Livro trilha caminho da ode de amor ao pesar doloroso
GERALD THOMAS
ESPECIAL PARA A FOLHA
Este "Nova York - Antes e Depois do Atentado", de Sérgio Dávila, pode ser descrito com pouquíssimas palavras: maravilhoso,
poético, triste... emocionante...
profético. Mas prefiro defini-lo
como uma ode de amor a uma
cultura e à cidade que melhor expressa essa cultura (violentamente cruel e inventiva, criativa e autofágica) que é a Big Apple.
Ao mesmo tempo, essa ode passa por uma transformação impactante e vira um pesar, um pesar
doloroso e confuso, quando colapsa a cultura e a cidade que a
contém com os ataques de 11 de
setembro. Bem, tenho que dizer
que sou suspeitíssimo para fazer
uma resenha sobre o trabalho de
Sérgio Dávila, pelos amigos que
somos e por tudo que passamos,
escrevendo para esse mesmo jornal, de pontos diferentes dessa
Nova York que ele descreve de
uma forma tão deslumbrante e
tão povoada de "characters" que
às vezes parece que estamos sendo envolvidos por uma Nova
York criada por uma espécie de
mistura entre Paul Auster e Flaubert (e às vezes Dante).

□ □ □ □

▶ [Tarefas]:
(A) Na resenha sobre o livro de Sérgio Dávila, a mistura de quais autores parece criar a Nova York descrita?
(B) Prossiga com a resenha sobre o livro de Sérgio Dávila a partir da última frase apresentada.

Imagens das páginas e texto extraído
□ □ □ □

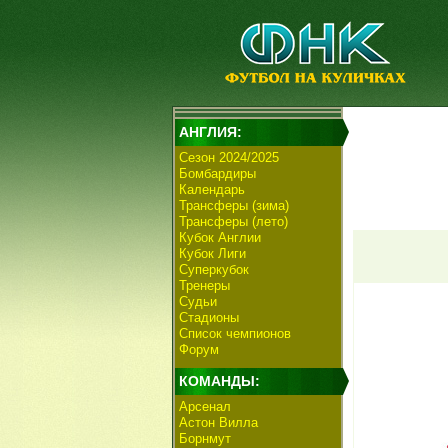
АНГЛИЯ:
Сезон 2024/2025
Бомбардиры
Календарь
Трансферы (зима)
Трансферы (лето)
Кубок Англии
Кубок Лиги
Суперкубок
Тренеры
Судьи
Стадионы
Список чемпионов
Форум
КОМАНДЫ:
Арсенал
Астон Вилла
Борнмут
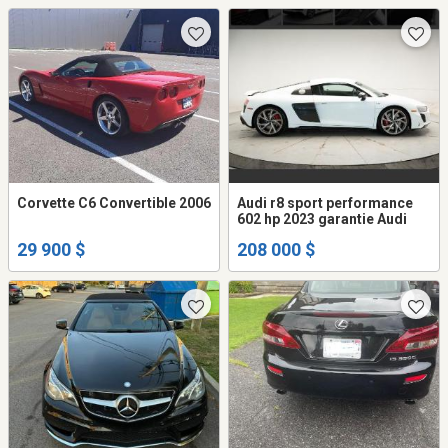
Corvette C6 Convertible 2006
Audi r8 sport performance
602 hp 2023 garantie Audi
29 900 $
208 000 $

□ □ □ □

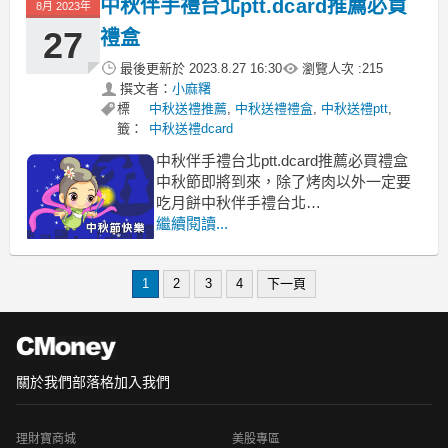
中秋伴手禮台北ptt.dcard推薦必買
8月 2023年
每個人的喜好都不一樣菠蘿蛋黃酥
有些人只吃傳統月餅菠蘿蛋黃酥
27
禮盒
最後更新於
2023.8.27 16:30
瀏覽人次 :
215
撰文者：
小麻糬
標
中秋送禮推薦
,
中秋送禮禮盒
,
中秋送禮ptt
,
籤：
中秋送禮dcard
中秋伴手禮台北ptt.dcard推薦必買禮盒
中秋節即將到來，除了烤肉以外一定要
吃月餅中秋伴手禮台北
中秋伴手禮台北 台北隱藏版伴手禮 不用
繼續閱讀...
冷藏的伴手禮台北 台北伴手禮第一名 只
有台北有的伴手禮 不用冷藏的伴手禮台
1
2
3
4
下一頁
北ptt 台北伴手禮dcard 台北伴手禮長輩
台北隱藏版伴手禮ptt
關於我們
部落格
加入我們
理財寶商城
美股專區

□ □ □ □

▶ [Respostas]:
(A) Paul Auster e Flaubert, e às vezes Dante.

(B)
Dávila "vive" uma nova Nova
York e espreme seu sumo melhor
que qualquer outro livro que eu já
tenha lido a respeito da cidade onde moro praticamente desde a
pós-adolescência. Exagero meu?
De jeito nenhum. Mesmo na parte
que ele chama de "antes", onde a
cidade é descrita por um cidadão
que se mete, se intromete, penetra, pentelha e cavuca os buracos e
botecos da cidade em curtíssimos
e poéticos textos, não me lembro
de ler (nem nas inspiradíssimas
crônicas de Tom Wolfe ou de Milos Foreman para o "New Yorker"
na década de 70, ou nos artigos de
Paulo Francis para o "Pasquim",
na mesma década) textos tão objetivos e, ao mesmo tempo, passionais, pessoais e recheados de
conteúdo, às vezes até profético.
Existe uma estranha personalidade dentro do Sérgio Dávila autor dessa compilação. Ele é um
ator que enxerga uma situação e
entende uma cena como se estivesse vendo-a através do prisma
de uma personagem que depois
informa ou reporta as suas experiências ao autor Sérgio Dávila.
Essa Nova York de Dávila poderia ser uma peça teatral, assim como "Esperando Godot", escrita
em dois atos. Apesar de distanciados por um breve intervalo, os
atos se parecem, mas se antagonizam, um sendo a sombra do outro. E não há sombra mais trágica
que esse segundo ato no livro de
Dávila, já que ela é a parte que
descreve os ataques que derrubaram o World Trade Center e os tenebrosos dias que se seguiram.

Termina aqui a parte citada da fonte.